On 11/16/21 8:00 AM, Jason Wang wrote:
> On Mon, Nov 15, 2021 at 11:32 PM Andrey Ryabinin <arbn@yandex-team.com> wrote:
>>
>> Currently vhost_net_release() uses synchronize_rcu() to synchronize
>> freeing with vhost_zerocopy_callback(). However synchronize_rcu()
>> is quite costly operation. It take more than 10 seconds
>> to shutdown qemu launched with couple net devices like this:
>>         -netdev tap,id=tap0,..,vhost=on,queues=80
>> because we end up calling synchronize_rcu() netdev_count*queues times.
>>
>> Free vhost net structures in rcu callback instead of using
>> synchronize_rcu() to fix the problem.
> 
> I admit the release code is somehow hard to understand. But I wonder
> if the following case can still happen with this:
> 
> CPU 0 (vhost_dev_cleanup)   CPU1
> (vhost_net_zerocopy_callback()->vhost_work_queue())
>                                                 if (!dev->worker)
> dev->worker = NULL
> 
> wake_up_process(dev->worker)
> 
> If this is true. It seems the fix is to move RCU synchronization stuff
> in vhost_net_ubuf_put_and_wait()?
> 

It all depends whether vhost_zerocopy_callback() can be called outside of vhost
thread context or not. If it can run after vhost thread stopped, than the race you
describe seems possible and the fix in commit b0c057ca7e83 ("vhost: fix a theoretical race in device cleanup")
wasn't complete. I would fix it by calling synchronize_rcu() after vhost_net_flush()
and before vhost_dev_cleanup().

As for the performance problem, it can be solved by replacing synchronize_rcu() with synchronize_rcu_expedited().

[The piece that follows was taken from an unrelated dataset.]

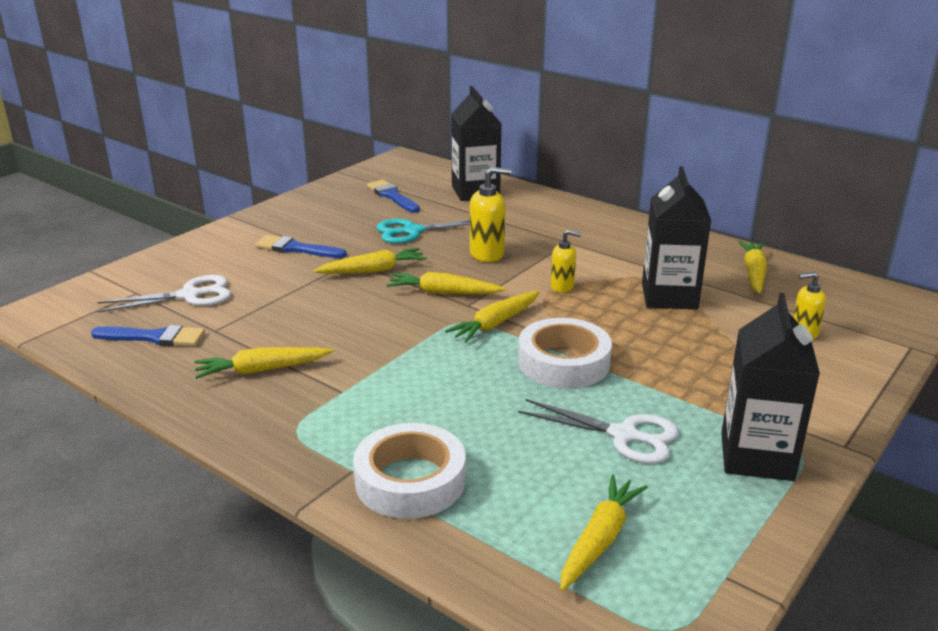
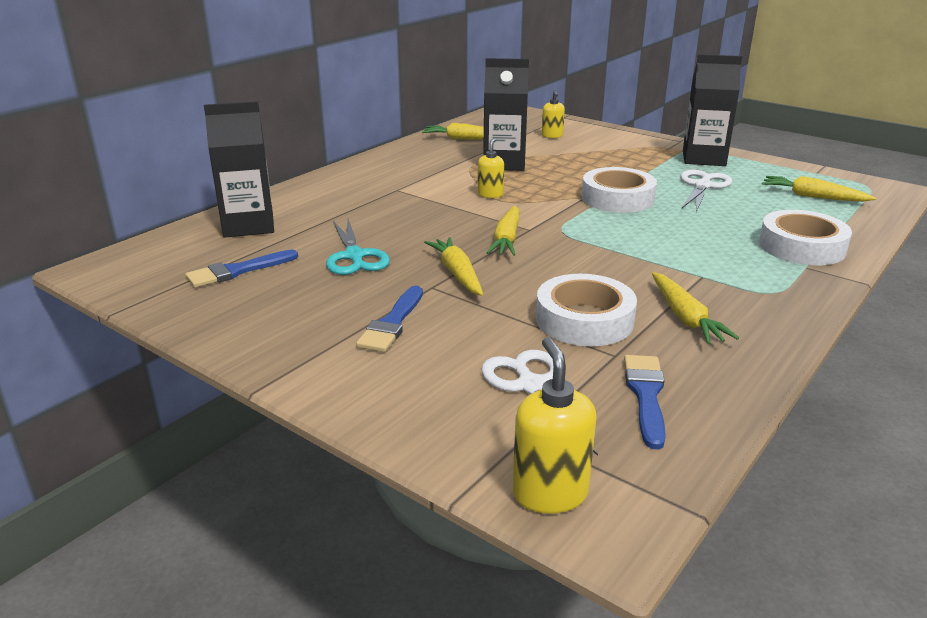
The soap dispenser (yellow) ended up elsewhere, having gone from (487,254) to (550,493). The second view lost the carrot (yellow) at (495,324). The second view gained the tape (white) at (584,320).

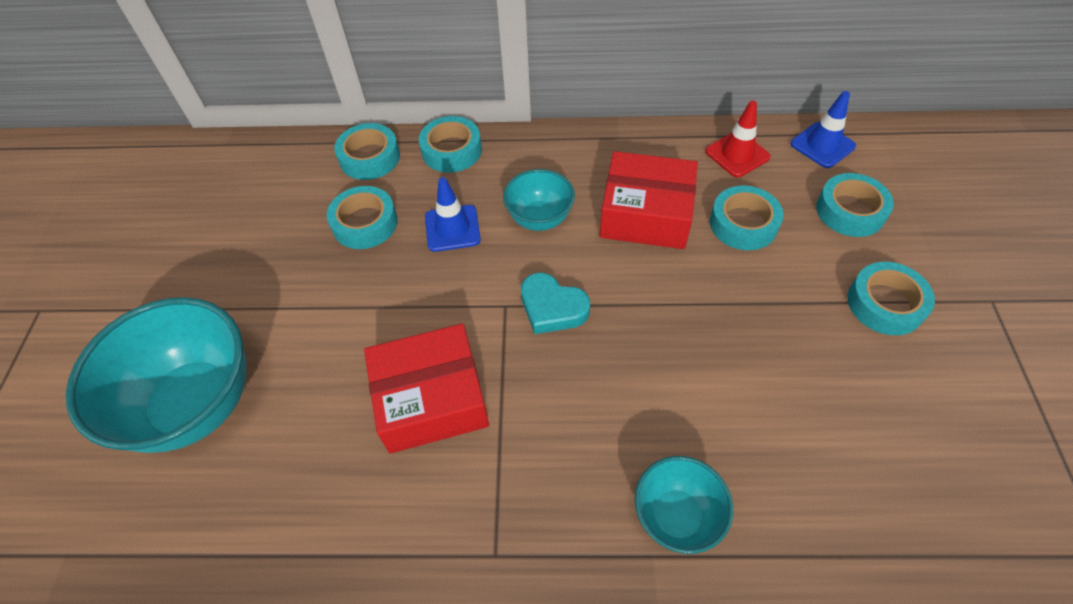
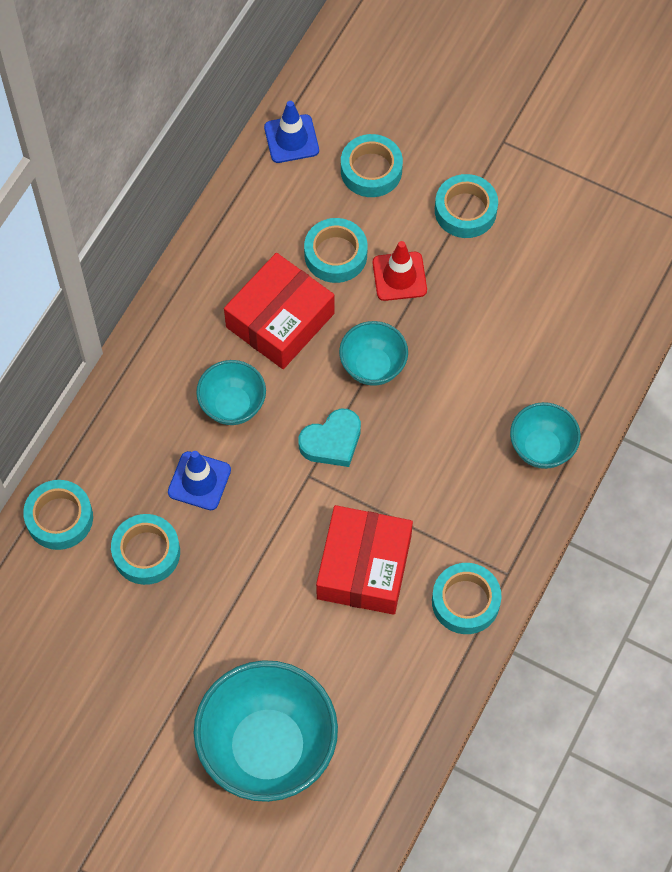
The traffic cone (red) ended up elsewhere, having gone from (737,154) to (399,276). The tape (turquoise) ended up elsewhere, having gone from (451,150) to (465,601). The second view gained the bowl (turquoise) at (373,367).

But now I'm not sure that this race is actually exists and that synchronize_rcu() needed at all.
I did a bit of testing and I only see callback being called from vhost thread:

vhost-3724  3733 [002]  2701.768731: probe:vhost_zerocopy_callback: (ffffffff81af8c10)
        ffffffff81af8c11 vhost_zerocopy_callback+0x1 ([kernel.kallsyms])
        ffffffff81bb34f6 skb_copy_ubufs+0x256 ([kernel.kallsyms])
        ffffffff81bce621 __netif_receive_skb_core.constprop.0+0xac1 ([kernel.kallsyms])
        ffffffff81bd062d __netif_receive_skb_one_core+0x3d ([kernel.kallsyms])
        ffffffff81bd0748 netif_receive_skb+0x38 ([kernel.kallsyms])
        ffffffff819a2a1e tun_get_user+0xdce ([kernel.kallsyms])
        ffffffff819a2cf4 tun_sendmsg+0xa4 ([kernel.kallsyms])
        ffffffff81af9229 handle_tx_zerocopy+0x149 ([kernel.kallsyms])
        ffffffff81afaf05 handle_tx+0xc5 ([kernel.kallsyms])
        ffffffff81afce86 vhost_worker+0x76 ([kernel.kallsyms])
        ffffffff811581e9 kthread+0x169 ([kernel.kallsyms])
        ffffffff810018cf ret_from_fork+0x1f ([kernel.kallsyms])
                       0 [unknown] ([unknown])

This means that the callback can't run after kthread_stop() in vhost_dev_cleanup() and no synchronize_rcu() needed.

I'm not confident that my quite limited testing cover all possible vhost_zerocopy_callback() callstacks.